Trop souvent, la communauté internationale n’a présenté que deux options pour ce scrutin. Le premier prévoit le respect du calendrier comme élément essentiel et tant pis si tout est loin d’être parfait. En cas d’échec, le peuple congolais devrait accepter le second scénario qui consiste en un report du scrutin (glissement) avec une transition emmenée par le pouvoir actuel. “C’est se moquer ou, du moins, faire peu de cas du peuple congolais”, explique un activiste qui prône, en cas de non-organisation du scrutin dans les temps, “une vraie transition” sans accepter de laisser le président en place. “Ce serait un chèque en blanc pour ceux qui ne respectent pas les lois et le peuple”. “C’est le message du cardinal qui n’a parlé essentiellement que de deux choses : la souffrance du peuple et la nécessité d’avoir des élections libres et transparentes”, enchaîne Jean-Claude Mputu.
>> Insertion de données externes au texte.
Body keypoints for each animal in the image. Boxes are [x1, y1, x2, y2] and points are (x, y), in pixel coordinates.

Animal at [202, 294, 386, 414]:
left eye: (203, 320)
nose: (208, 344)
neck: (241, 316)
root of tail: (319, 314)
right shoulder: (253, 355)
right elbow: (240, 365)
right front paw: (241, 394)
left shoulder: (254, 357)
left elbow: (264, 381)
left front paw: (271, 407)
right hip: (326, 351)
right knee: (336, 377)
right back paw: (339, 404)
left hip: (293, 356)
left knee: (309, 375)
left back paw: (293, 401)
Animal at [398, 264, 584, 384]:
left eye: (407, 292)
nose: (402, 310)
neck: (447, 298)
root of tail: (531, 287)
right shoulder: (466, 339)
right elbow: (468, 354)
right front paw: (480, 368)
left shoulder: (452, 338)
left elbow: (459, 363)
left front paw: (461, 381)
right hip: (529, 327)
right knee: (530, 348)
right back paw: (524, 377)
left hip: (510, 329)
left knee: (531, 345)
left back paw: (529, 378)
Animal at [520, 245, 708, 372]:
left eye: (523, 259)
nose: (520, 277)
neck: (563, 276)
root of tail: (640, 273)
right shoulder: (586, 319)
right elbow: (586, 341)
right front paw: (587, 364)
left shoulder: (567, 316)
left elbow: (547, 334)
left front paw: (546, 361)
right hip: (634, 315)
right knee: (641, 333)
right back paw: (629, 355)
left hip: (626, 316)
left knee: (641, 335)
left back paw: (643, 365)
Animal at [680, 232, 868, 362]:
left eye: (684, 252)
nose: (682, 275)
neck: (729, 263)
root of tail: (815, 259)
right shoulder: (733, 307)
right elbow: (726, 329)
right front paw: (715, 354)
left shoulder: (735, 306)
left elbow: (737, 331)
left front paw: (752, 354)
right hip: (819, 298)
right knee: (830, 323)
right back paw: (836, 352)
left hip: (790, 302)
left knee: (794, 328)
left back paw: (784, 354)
Deux semaines avant l’arrivée du pape, catholiques et protestants ont remis un rapport intermédiaire sur les préparatifs électoraux qui fustigeaient le travail de la Ceni. Forts du message papal, catholiques et protestants, qui représentent approximativement 80 % des Congolais, sont appelés à mettre la pression sur un pouvoir qui tente d’organiser son maintien aux affaires “Il n’y aura plus de temps mort”, souligne Jean-Claude Mputu qui s’attend à ce que la pression populaire s’intensifie dès les prochains jours. “La marche de manœuvre de Tshisekedi est limitée, poursuit notre expert électoral. Le cardinal, lui, est intouchable. Il est la figure du pape en RDC et François a dit au visage du monde ce que le cardinal était le seul à dire jusqu’ici. Il est devenu un acteur encore plus essentiel pour l’avenir du processus électoral, pour l’avenir du pays”.